Find the line containing "Lwowska 5, 05-120 Legionowo" in the records below. Copy exactly that line and each one after it, ending at the line containing "modele 2021) ofertą e-bike’ów –", and nothing more.

Transcribed page contents:
------

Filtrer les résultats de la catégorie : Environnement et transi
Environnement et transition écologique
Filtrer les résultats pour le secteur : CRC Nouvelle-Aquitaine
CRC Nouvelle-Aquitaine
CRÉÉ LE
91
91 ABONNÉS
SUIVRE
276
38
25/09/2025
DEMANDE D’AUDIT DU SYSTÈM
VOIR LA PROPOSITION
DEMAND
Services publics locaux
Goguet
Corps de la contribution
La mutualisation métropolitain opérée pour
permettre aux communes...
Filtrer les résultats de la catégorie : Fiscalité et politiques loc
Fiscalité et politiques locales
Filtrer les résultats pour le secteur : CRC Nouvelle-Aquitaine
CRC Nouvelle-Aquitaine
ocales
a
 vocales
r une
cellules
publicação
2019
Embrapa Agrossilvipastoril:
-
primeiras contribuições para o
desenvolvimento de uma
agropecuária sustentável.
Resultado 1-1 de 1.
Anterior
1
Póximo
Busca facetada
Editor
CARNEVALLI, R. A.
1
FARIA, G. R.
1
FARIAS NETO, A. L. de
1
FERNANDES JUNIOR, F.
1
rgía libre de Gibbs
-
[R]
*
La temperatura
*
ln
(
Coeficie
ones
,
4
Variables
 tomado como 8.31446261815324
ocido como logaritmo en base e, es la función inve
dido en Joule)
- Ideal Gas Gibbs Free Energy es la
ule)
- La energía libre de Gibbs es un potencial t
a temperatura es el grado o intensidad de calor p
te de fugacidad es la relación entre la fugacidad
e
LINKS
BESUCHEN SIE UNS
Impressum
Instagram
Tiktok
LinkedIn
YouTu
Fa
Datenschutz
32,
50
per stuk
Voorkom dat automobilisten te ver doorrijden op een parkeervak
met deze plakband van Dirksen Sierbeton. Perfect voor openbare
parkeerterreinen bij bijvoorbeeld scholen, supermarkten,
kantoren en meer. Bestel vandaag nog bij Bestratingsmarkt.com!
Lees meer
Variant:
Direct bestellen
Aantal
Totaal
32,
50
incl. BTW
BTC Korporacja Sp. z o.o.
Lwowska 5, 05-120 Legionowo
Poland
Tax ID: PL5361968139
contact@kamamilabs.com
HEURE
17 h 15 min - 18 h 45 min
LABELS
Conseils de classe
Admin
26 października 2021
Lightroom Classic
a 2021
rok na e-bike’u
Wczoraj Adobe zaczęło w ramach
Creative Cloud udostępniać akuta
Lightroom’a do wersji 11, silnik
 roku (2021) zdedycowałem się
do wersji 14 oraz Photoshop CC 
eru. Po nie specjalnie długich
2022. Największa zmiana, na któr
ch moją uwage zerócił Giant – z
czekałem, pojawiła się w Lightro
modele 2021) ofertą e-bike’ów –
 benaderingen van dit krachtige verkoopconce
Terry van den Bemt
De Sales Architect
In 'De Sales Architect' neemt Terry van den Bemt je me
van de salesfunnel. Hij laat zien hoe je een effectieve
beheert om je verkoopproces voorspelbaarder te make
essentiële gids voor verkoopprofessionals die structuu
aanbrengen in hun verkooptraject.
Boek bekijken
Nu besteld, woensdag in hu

------

● Expected output:
Lwowska 5, 05-120 Legionowo
Poland
Tax ID: PL5361968139
contact@kamamilabs.com
HEURE
17 h 15 min - 18 h 45 min
LABELS
Conseils de classe
Admin
26 października 2021
Lightroom Classic
a 2021
rok na e-bike’u
Wczoraj Adobe zaczęło w ramach
Creative Cloud udostępniać akuta
Lightroom’a do wersji 11, silnik
 roku (2021) zdedycowałem się
do wersji 14 oraz Photoshop CC 
eru. Po nie specjalnie długich
2022. Największa zmiana, na któr
ch moją uwage zerócił Giant – z
czekałem, pojawiła się w Lightro
modele 2021) ofertą e-bike’ów –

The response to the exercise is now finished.